Now the conservatives on the high court have voted 5-4 to not take any immediate action to block the most restrictive and intimidating anti-abortion law in the nation, which just went into effect in Texas.

The new law criminalizes all abortions — even in cases of rape or incest — after six weeks of pregnancy, before many individuals would know they’re pregnant. In effect, the law bans abortions for most women who can’t afford to travel to another state have access to the procedure elsewhere.

“Remember when Susan Collins said she was convinced that Brett Kavanaugh believed a woman’s right to choose was ‘settled law?’” asked horror author Stephen King on Twitter on Thursday. “She was wrong. Women in Texas must pay the price for her gullibility.”
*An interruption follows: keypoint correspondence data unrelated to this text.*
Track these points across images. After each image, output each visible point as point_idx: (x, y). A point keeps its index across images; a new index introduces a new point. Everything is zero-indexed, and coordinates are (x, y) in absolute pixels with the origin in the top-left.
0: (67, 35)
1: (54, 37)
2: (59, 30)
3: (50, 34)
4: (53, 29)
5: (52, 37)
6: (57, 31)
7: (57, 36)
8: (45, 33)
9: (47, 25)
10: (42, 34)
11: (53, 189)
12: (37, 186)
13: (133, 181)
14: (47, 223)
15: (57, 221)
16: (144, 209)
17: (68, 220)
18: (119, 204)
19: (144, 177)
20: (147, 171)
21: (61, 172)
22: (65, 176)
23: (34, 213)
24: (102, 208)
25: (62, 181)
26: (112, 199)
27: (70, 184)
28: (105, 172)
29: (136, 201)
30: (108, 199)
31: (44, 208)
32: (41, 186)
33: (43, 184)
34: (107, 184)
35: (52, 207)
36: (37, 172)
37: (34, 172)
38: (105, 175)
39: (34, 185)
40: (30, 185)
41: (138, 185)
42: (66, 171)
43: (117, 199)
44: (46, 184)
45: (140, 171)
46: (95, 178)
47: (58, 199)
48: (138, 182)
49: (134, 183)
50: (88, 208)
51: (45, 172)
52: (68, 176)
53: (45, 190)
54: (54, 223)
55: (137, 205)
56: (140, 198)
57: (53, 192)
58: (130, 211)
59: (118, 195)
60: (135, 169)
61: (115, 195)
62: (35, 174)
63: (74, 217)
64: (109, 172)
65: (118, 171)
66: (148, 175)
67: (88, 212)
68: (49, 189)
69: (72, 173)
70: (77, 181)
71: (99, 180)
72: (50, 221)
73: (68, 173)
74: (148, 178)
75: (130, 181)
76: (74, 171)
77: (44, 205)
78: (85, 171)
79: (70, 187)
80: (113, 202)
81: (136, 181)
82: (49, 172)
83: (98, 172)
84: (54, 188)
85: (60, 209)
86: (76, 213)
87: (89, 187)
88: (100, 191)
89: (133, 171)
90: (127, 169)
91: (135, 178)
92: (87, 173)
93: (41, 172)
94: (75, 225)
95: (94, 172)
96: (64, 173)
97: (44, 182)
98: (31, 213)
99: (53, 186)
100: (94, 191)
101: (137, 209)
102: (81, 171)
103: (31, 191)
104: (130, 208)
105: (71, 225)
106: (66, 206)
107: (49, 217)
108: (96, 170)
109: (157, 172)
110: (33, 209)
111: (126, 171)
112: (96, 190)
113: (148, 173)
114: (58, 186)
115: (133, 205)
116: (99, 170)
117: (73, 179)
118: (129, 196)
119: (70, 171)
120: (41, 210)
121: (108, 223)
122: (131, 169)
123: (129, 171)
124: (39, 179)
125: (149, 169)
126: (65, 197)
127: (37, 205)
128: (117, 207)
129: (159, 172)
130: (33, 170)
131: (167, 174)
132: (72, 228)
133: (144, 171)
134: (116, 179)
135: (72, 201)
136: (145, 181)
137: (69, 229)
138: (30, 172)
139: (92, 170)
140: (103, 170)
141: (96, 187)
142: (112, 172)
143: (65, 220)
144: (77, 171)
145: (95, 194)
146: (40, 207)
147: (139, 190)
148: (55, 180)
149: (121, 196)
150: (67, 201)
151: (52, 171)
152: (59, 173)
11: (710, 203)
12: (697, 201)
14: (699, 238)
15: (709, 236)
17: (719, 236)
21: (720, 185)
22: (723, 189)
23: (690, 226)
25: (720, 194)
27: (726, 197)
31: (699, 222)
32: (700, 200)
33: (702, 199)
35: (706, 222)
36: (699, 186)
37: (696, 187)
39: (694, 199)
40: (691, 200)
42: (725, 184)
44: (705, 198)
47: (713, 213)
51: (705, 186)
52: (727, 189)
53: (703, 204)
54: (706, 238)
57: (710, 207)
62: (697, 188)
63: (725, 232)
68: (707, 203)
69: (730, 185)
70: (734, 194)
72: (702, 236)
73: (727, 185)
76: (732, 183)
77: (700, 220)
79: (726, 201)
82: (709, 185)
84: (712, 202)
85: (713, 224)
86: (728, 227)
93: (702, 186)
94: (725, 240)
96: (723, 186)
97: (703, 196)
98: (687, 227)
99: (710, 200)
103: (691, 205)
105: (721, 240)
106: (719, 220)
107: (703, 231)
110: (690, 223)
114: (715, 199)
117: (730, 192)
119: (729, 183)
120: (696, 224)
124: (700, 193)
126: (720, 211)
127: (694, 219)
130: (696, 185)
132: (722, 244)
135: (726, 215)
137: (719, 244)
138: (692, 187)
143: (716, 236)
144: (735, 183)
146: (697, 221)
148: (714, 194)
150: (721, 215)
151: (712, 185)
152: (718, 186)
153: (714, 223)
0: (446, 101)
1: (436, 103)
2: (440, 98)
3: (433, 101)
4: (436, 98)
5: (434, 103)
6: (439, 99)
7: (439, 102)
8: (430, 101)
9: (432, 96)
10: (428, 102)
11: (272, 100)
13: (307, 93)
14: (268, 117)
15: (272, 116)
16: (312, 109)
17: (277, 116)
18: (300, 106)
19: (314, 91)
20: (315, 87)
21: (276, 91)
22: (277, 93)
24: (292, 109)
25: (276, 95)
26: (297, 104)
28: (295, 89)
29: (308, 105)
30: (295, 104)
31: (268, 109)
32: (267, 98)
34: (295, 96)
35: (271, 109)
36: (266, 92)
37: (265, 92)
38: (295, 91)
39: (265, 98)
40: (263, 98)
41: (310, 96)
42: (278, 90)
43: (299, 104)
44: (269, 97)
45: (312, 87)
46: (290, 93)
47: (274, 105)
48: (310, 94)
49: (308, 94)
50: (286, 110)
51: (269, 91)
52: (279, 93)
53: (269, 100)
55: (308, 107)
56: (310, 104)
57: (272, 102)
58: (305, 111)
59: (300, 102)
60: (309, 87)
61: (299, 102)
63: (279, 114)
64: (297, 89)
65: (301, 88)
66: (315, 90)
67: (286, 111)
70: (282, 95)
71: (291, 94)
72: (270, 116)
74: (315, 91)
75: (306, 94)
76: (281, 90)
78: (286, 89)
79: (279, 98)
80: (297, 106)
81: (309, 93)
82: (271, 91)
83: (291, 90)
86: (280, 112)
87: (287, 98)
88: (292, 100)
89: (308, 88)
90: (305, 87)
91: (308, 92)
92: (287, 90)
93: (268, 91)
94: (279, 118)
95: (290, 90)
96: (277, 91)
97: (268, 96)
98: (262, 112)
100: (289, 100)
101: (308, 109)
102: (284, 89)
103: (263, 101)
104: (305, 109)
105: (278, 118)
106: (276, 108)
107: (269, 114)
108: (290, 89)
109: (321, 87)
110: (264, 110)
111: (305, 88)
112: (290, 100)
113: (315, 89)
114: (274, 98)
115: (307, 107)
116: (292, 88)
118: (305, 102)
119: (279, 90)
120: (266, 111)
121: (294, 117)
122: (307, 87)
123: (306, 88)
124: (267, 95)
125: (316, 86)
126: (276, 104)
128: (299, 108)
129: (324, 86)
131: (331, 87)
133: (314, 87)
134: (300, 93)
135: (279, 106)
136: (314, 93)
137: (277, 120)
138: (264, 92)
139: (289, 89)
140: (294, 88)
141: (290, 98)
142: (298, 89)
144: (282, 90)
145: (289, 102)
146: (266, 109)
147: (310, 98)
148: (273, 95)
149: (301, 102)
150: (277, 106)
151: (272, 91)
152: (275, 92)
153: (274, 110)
Collins — who claims she supports reproductive freedom for women — said three years ago, after a face-to-face meeting with the then-Supreme Court nominee, that Kavanaugh had absolutely assured her he considered Roe v. Wade “settled law.”

She later boasted on the House floor of his record of “judicial independence” and backed his rise to the Supreme Court in an extremely tight 50-48 Senate confirmation vote.

Collins almost seemed to find it amusing that women would be concerned about threats to their reproductive rights as more conservative justices like Kavanaugh — who was accused in testimony at his 2018 confirmation hearings of sexual assault during high school — joined the Supreme Court.

Then on Thursday, Collins issued a statement about how upset she was about the Texas law — and how disappointed she was in the Supreme Court’s decision not to take any immediate action, essentially supporting a law that on its face appears blatantly unconstitutional.

“The Texas law is extreme and harmful,” she said in a statement. “I oppose the Court’s decision to allow the law to remain in effect for now while ... underlying constitutional and procedural questions are litigated.”

Now Collins’s actions “have led us to the point where our bodily autonomy and foundational rights are at risk, and where pregnant Texans risk a gun-toting bounty hunter coming after them and their families for having an abortion,” Marie Follayttar, director and co-founder of Mainers for Accountable Leadership, told The Washington Post.

Under the Texas law, anti-abortion vigilantes can sue doctors, nurses, even friends who drive someone to an appointment for “aiding or abetting” abortion care — and be rewarded with at least $10,000 if they win their case.

“I told you so” concerning Kavanaugh was cold comfort to Collins’s critics.